Toplumsal olarak öyle bir savaş psikolojisi içerisine girdik ki, hepimiz kendimizi sanki topyekûn bir operasyonun parçasıymış gibi hissederek, televizyonlarımızın başında bu farklı havaya her gün biraz daha fazla, her gün biraz daha şiddetle girmeye devam ediyoruz. Geçmişte olduğu gibi acılar ve sevinçler ortak değil artık.
Öyle ki, Van’da bir deprem oldu. Van yıkıldığıyla kalmadı. Ülke ikiye bölündü. Bir anda saflaştı herkes ve saflar sıklaştırıldı.

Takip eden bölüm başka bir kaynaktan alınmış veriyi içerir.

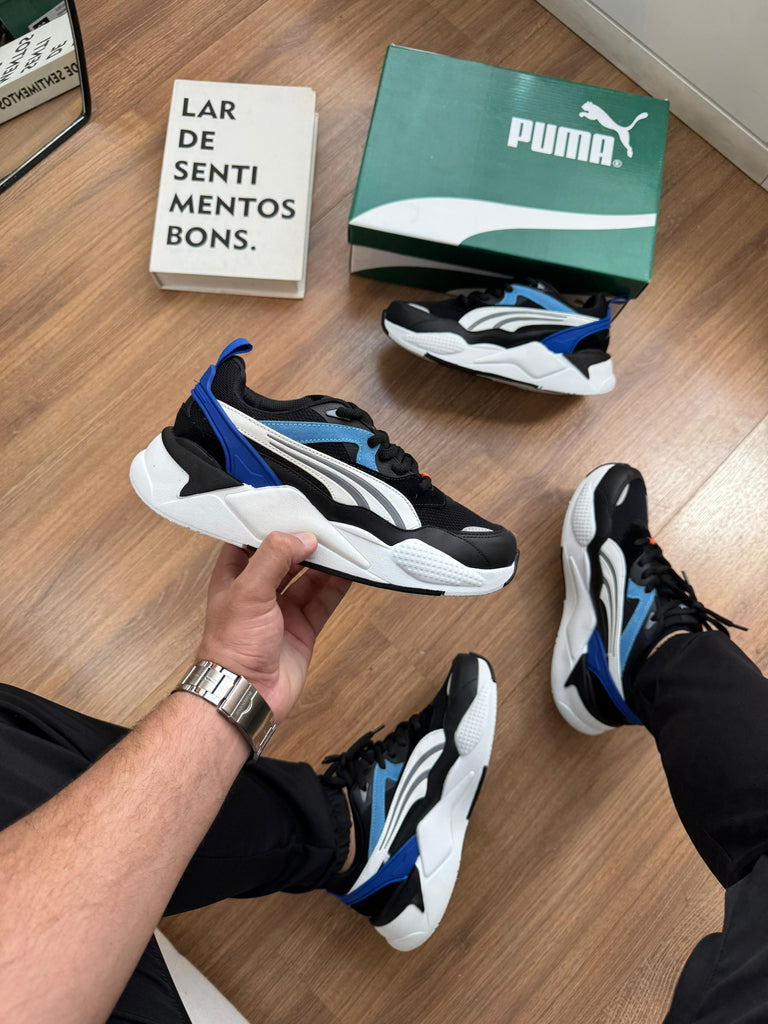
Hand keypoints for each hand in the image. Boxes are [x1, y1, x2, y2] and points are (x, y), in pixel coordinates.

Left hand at [198, 533, 349, 720]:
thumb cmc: (231, 647)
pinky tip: (349, 572)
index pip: (251, 540)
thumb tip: (302, 537)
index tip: (293, 509)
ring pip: (308, 578)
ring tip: (343, 545)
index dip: (271, 525)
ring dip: (325, 563)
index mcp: (234, 577)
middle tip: (326, 526)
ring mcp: (281, 611)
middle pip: (286, 557)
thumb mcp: (248, 590)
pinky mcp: (302, 628)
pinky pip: (323, 600)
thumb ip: (274, 557)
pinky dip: (337, 586)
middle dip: (305, 543)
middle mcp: (258, 591)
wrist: (245, 694)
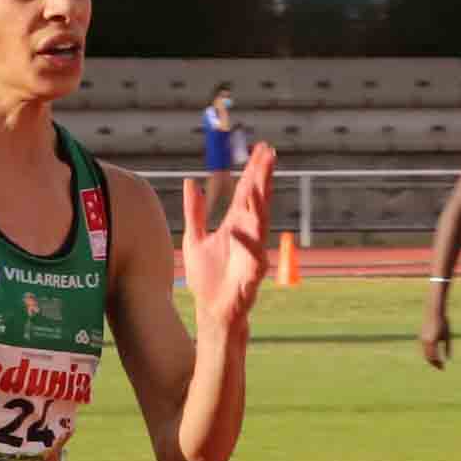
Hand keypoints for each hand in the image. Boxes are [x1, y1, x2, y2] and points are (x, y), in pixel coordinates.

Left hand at [188, 143, 276, 329]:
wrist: (214, 311)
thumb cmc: (207, 278)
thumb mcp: (194, 238)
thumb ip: (194, 212)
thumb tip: (192, 182)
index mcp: (236, 225)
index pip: (246, 192)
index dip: (252, 170)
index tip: (260, 149)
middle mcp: (248, 235)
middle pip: (257, 201)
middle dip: (262, 178)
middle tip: (268, 154)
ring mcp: (252, 253)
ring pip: (259, 224)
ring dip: (259, 205)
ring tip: (258, 185)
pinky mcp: (252, 275)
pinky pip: (252, 257)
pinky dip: (246, 244)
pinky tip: (238, 230)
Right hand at [419, 313, 450, 369]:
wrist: (434, 313)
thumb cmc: (443, 324)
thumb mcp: (447, 336)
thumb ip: (447, 348)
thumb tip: (448, 359)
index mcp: (433, 341)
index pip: (434, 357)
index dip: (438, 363)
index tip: (443, 368)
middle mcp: (426, 341)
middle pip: (428, 357)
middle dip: (434, 363)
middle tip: (441, 368)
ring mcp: (422, 339)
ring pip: (425, 353)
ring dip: (431, 359)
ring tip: (438, 363)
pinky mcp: (422, 337)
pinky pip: (424, 349)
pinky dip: (428, 354)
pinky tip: (434, 356)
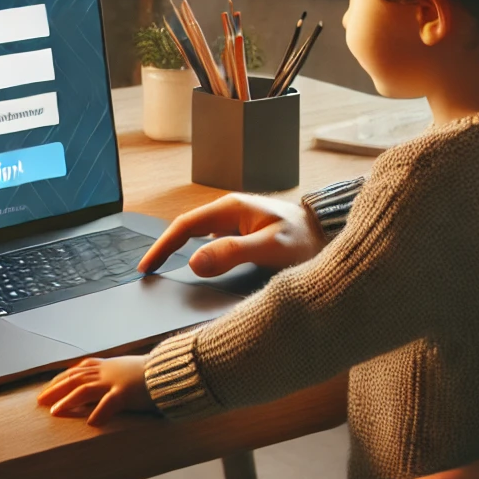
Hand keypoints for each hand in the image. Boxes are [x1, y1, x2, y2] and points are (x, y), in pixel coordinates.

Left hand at [36, 356, 155, 425]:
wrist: (168, 370)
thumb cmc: (148, 374)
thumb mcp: (125, 369)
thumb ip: (110, 374)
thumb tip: (98, 383)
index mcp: (105, 366)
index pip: (76, 371)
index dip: (60, 379)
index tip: (47, 388)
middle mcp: (106, 372)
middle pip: (74, 379)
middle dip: (55, 390)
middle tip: (40, 402)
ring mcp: (115, 382)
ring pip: (85, 390)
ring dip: (68, 401)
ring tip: (55, 412)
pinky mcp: (126, 393)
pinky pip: (109, 403)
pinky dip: (99, 413)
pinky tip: (90, 424)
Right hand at [138, 193, 325, 276]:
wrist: (332, 235)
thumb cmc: (307, 241)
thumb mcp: (270, 248)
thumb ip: (232, 254)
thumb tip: (194, 262)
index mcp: (231, 208)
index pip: (184, 225)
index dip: (162, 246)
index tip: (146, 266)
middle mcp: (230, 212)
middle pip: (187, 229)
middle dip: (165, 248)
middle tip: (148, 270)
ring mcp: (237, 222)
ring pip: (199, 236)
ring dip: (180, 251)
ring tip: (163, 269)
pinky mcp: (244, 234)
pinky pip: (213, 244)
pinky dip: (198, 255)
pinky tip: (197, 269)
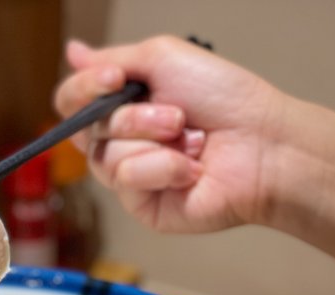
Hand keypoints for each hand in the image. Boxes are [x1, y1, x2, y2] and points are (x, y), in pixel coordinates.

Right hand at [54, 35, 283, 233]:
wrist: (262, 144)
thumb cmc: (225, 98)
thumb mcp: (163, 58)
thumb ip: (112, 59)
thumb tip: (72, 51)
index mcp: (123, 104)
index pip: (72, 100)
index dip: (82, 89)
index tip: (113, 79)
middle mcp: (121, 139)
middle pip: (86, 129)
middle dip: (133, 117)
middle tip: (177, 115)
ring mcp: (129, 173)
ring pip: (104, 157)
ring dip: (152, 141)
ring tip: (191, 142)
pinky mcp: (140, 203)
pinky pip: (127, 180)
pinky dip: (163, 168)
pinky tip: (191, 170)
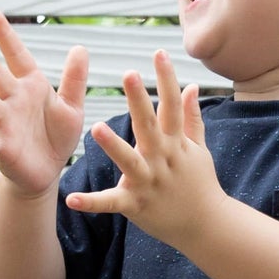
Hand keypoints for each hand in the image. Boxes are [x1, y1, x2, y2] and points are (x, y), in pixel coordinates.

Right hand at [0, 8, 88, 196]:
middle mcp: (14, 101)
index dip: (6, 37)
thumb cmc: (57, 137)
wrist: (47, 171)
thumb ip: (75, 79)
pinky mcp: (3, 147)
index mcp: (31, 87)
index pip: (17, 56)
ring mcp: (5, 123)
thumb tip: (80, 47)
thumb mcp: (72, 107)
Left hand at [64, 49, 224, 252]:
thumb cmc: (200, 184)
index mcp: (176, 143)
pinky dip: (91, 202)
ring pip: (129, 161)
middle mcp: (162, 159)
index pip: (172, 106)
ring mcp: (148, 182)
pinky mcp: (135, 205)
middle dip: (139, 100)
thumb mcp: (200, 149)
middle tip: (129, 74)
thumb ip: (192, 118)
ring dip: (113, 145)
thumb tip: (191, 85)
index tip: (159, 53)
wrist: (206, 226)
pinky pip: (110, 203)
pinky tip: (71, 199)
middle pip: (149, 125)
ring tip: (95, 128)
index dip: (166, 79)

“Şimdi mi hatırladınız devletin varlığını” diyen de oldu; “Deprem Van’da da olsa içimizi acıttı” diyen de… Futbol maçlarında “Acımız ta van’a kadar” diye pankart açıp Van’ın plaka kodu olan 65. Dakikada üstünü soyunan da… Yardım kolilerinin içinde taş ve bayrak gönderen de…
2011 Ekim ayında Van-Erciş’te yaşanan büyük depremde bine yakın insan yaşamını yitirdi. Binlerce insan yaralandı. Ev ve işyerleri kullanılamaz hale geldi. On binlerce insan sokakta kaldı. Ağır kış koşullarında çadırlarda yaşamak zorunda kaldılar. Hâlâ da yaşayanlar var.
Tevfik Taş, depremin yıldönümünde, depremin ardından televizyonlarda, gazetelerde, sosyal medyada zirve yapan ırkçılığı “Deprem 7,2 Irkçılık 77,2” adlı kitabında gözler önüne sermiş.
Kitabın kapağında araştırma-inceleme yazsa da kullanılan dil, kitaba edebi bir nitelik kazandırmış. Anlatılanların şiirlerle bezenmesi de bu niteliği kuvvetlendirmiş.
Yazar çalışmasının amacını; “Bu çalışma, Van-Erciş’te meydana gelen depremden sonra, Türkiye’de açılıp saçılan nefreti, ötekileştirmeyi, düşmanlıktan medet ummacılığı, akan kanı zafer sanmayı, aşağılamayı, horlamayı, bütün bir halk için fenalıklar istemeyi, ırkçılığı, irili ufaklı vargı biçimleriyle sorgulamayı amaçlıyor” diyerek açıklıyor.
Ve depremden sonra nefret söylemiyle konuşanların aslında dillerinin sürçmediğini, yıllar önce kullandıkları ifadeleri hatırlatarak gösteriyor.
Roland Barthes, College de France’da profesör olarak işe başlarken “Burjuvazi bizim değerlerimizden bazılarını sahiplenebilir. Böyle bir durumda bizim yapmamız gereken bir adım daha ileri gitmektir” diyerek bir konuşma yapmıştır. Barış süreci olarak değerlendirilen bu süreçte sanırım yapılması gereken de budur. Yıllar yılı bu uğurda mücadele verenler bugün bir adım daha ileri gitmek durumundadırlar.
İşte bu kitap o adımları attırmak istemeyenlere katkı sağlayacaktır, barışı engelleyen fikirlerinden arınmalarına yardımcı olacaktır.
Zehra İpşiroğlu, Aralık 2009’da Evrensel Kültür’de “Ötekileşme hoşgörüsüz bir ortam yaratarak kutuplaşmaya, kutuplaşma gerilime, gerilim şiddete, şiddet savaşlara, savaş soykırımlara yol açabiliyor. İnsan haklarına saygılı barışçıl bir dünyada yaşayabilmek için ötekileştirmeyi ilke olarak benimseyen ve kendi gibi düşünmeyenlere düşman olan her tür ideolojiye, milliyetçiliğe, ırkçılığa, kadın haklarını hiçe sayan dinsel bağnazlık ve köktendinciliğe, feodal ve ataerkil geleneklere, yoksul zengin ayrımcılığını körükleyen kapitalizme karşı durmamız gerektiğine inanıyorum” diye yazmış.
Tevfik Taş da buna inananlardan. Kitabının sonunda barış istemini bir manifesto şeklinde sıralamış yazar.
Duru bir anlatım, örneklerle, şiirlerle desteklenmiş güzel bir sunum.
Deprem ve Irkçılık, nefret söyleminden vazgeçirir mi bilemem fakat belki biraz utandırabilir kötü söz sahiplerini!